◆ Material for this task:
※ ※ ※
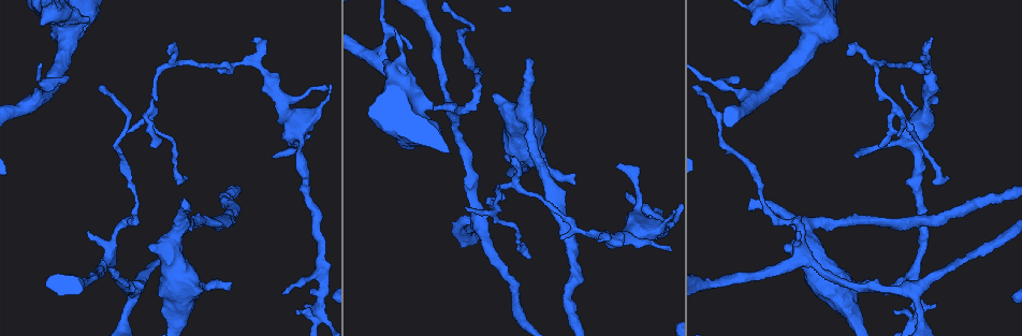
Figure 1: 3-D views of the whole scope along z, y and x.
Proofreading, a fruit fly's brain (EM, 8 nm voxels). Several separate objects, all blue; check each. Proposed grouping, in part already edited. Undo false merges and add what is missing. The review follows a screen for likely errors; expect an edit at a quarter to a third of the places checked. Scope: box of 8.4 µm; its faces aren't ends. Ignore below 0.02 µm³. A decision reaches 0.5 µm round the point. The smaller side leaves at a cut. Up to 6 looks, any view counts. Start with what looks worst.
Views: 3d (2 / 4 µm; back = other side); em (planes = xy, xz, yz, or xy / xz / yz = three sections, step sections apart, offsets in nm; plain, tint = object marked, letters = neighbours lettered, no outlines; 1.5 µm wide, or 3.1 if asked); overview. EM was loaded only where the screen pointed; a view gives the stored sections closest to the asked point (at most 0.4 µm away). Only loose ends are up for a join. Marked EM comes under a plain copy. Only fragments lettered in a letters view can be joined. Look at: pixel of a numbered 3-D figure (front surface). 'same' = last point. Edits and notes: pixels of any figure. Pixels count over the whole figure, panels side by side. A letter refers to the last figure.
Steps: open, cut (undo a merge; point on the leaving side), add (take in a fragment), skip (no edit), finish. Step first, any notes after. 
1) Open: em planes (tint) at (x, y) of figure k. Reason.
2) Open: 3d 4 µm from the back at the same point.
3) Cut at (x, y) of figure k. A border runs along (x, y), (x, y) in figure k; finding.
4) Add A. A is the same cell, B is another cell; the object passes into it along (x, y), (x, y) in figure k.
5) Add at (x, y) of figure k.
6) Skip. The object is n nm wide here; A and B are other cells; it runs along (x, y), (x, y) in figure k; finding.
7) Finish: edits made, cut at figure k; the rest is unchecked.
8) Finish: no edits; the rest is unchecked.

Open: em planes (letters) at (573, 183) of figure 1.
※ ※ ※
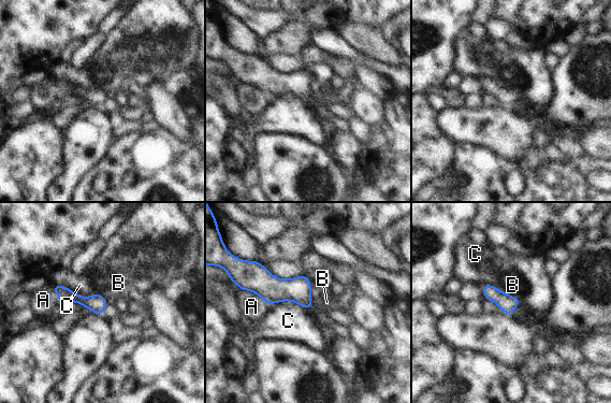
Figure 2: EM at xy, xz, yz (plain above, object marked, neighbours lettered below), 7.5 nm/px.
※ ※ ※
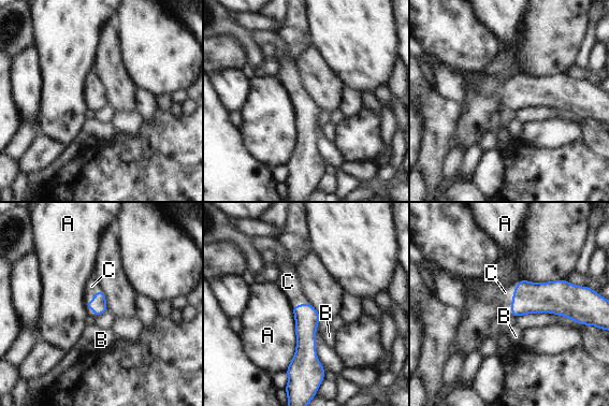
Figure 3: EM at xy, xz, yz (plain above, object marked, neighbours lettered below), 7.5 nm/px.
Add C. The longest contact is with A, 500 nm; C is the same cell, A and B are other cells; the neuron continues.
※ ※ ※
The answer must be every line of the records that holds the string "back".

◆ Solution below:
Views: 3d (2 / 4 µm; back = other side); em (planes = xy, xz, yz, or xy / xz / yz = three sections, step sections apart, offsets in nm; plain, tint = object marked, letters = neighbours lettered, no outlines; 1.5 µm wide, or 3.1 if asked); overview. EM was loaded only where the screen pointed; a view gives the stored sections closest to the asked point (at most 0.4 µm away). Only loose ends are up for a join. Marked EM comes under a plain copy. Only fragments lettered in a letters view can be joined. Look at: pixel of a numbered 3-D figure (front surface). 'same' = last point. Edits and notes: pixels of any figure. Pixels count over the whole figure, panels side by side. A letter refers to the last figure.
2) Open: 3d 4 µm from the back at the same point.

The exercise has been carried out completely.